Philanthropist, business and civic leader Howard P. Milstein has contributed $2.26 million to the University of Virginia’s Miller Center to launch the “Milstein Symposium: Ideas for a New American Century.”

The five-year initiative will continue the center’s innovative work advancing fresh, consensus-based approaches to some of the most pressing challenges facing the nation. It will also emphasize the importance of political history in policymaking, relying on the Miller Center’s award-winning scholars and unique resources on the presidency.

Three Milstein Symposium programs will be held each year. Each will bring together a group of leading scholars and stakeholders who will share ideas and build consensus around recommendations for an important issue. Based on deliberations of this group and other experts, a report will be produced and presented at a Miller Center Forum, a weekly series that airs nationally on PBS.

The public marketplace is inundated with industry studies, academic papers and blue ribbon commissions, said former Virginia Gov. Gerald L. Baliles, director and CEO of the Miller Center. However, the failure to integrate ideas among these groups has made sound – yet practical – solutions difficult to identify, particularly in today’s political climate.
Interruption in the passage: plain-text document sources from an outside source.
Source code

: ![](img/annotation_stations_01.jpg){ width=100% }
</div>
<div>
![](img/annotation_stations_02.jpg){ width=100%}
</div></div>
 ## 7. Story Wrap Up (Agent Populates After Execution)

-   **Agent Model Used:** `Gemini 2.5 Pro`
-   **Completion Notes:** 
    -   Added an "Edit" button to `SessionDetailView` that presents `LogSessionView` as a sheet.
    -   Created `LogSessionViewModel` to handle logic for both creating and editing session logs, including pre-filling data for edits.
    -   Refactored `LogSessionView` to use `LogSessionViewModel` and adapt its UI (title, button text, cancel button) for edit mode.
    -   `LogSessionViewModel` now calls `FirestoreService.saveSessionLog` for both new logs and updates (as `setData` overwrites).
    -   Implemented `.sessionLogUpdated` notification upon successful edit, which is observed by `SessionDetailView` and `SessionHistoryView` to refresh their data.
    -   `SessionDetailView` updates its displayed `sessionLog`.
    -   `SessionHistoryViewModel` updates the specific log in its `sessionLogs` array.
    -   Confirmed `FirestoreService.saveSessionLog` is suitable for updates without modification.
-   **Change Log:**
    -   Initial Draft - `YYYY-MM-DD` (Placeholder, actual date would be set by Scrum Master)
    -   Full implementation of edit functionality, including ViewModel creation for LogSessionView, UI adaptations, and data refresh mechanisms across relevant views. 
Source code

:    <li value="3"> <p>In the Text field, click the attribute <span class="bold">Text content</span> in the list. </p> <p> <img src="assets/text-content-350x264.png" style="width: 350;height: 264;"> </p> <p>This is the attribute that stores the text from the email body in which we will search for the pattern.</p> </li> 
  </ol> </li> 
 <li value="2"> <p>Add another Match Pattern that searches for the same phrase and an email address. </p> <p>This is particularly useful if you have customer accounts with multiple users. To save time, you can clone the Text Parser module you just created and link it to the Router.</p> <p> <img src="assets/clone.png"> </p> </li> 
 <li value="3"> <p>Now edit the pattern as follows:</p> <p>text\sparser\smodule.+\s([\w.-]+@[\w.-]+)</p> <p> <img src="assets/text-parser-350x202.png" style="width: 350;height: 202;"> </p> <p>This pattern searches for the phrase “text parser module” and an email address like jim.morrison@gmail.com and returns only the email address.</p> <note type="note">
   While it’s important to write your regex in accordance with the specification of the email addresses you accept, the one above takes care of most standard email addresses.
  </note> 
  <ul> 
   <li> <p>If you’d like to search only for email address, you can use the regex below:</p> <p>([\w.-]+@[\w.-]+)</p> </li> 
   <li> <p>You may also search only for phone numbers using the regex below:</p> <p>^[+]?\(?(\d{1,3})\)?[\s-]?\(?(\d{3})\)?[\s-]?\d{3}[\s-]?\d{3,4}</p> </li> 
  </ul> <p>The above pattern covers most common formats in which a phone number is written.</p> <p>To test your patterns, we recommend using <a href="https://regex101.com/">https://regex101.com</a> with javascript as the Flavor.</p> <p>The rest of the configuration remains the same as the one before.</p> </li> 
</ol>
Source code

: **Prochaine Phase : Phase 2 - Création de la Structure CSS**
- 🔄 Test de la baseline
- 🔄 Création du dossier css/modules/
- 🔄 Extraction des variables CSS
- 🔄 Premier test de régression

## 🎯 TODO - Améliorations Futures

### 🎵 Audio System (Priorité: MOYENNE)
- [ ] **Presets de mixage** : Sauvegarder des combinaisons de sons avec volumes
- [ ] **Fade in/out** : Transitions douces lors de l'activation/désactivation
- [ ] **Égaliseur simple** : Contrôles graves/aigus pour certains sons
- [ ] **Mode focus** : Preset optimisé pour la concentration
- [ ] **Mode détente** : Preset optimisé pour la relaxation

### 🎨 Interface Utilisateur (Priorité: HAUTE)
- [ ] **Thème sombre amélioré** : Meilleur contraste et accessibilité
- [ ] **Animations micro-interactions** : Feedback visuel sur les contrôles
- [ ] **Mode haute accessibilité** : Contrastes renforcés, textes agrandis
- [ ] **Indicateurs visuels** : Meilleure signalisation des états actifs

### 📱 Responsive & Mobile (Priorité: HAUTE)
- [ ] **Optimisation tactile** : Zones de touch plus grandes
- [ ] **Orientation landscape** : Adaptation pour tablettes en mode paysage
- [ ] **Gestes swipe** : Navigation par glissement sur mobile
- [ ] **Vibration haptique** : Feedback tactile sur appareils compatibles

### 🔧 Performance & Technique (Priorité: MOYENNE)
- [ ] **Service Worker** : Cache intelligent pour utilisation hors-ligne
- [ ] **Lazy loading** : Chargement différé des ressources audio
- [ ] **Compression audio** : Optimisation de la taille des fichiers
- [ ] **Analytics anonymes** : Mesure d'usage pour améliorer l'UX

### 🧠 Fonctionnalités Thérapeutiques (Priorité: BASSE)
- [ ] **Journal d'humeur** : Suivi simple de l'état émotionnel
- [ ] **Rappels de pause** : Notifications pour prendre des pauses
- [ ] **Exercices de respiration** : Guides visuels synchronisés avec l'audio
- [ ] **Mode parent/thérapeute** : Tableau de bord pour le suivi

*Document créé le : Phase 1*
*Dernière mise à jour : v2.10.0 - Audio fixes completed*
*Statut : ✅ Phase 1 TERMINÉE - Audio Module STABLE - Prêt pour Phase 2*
By connecting leading scholars with distinguished members of the public and private sectors, and framing each topic in proper historical context, the Milstein Symposium has formulated a distinct framework that will introduce fresh, bipartisan ideas into the national conversation on issues vital to the nation’s future, Baliles said.

The Miller Center has worked with leading public figures – including former presidents, cabinet secretaries and congressional leaders – to help solve challenges facing the country. National voting reforms, the format of the modern presidential press conference and the proposal by the Miller Center’s most recent commission on the war powers of the president and Congress are examples of the center’s efforts.

“The Miller Center has a proven track record of bringing together people with diverse points of view to develop innovative solutions to the complex challenges facing our nation,” Baliles said. “Thanks to Howard Milstein’s generosity, we can do more of this important work. And with partisanship in Washington at an all-time high, it could not come at a better time.”

Milstein said, “We support institutions and leaders of excellence in areas of our interest. The Miller Center and Jerry Baliles hit our sweet spot.”

Milstein has a long history of involvement in the Charlottesville area and Virginia. In leadership roles on the board of the Thomas Jefferson Foundation, he worked with Dan Jordan and played a crucial role in developing the new visitor’s center at Monticello, where all visitors view the introductory film he funded in the Milstein Theater.

He has chaired the Jones Institute Foundation in Norfolk for nearly two decades and has served on the board of the Shakespeare Theater in Washington, D.C. for more than 10 years. His foundation recently was lead funder of the new PBS Series, “Shakespeare Uncovered,” which will debut Jan. 25.

Milstein and his family are known for their philanthropic support and leadership of the nation’s most important cultural, communal, medical and academic institutions. He is personally active at Cornell, Harvard and Columbia universities.

Milstein is chairman, president and chief executive officer of New York Private Bank and Trust and its operating bank, Emigrant Bank, the country’s largest privately held bank. He also chairs and operates the Milstein family’s real estate companies. He and Jack Nicklaus partnered in the Nicklaus Company golf businesses worldwide in 2007.

In 2011, he was selected by New York Gov. Andrew Cuomo to chair the New York State Thruway Authority. The New York State Senate unanimously confirmed his appointment. He recently led the historic procurement of a new Tappan Zee Bridge resulting in substantial savings to New York taxpayers.

Milstein graduated from Cornell University with a B.A. in economics in 1973 summa cum laude. He earned both law and business degrees from Harvard University in 1977.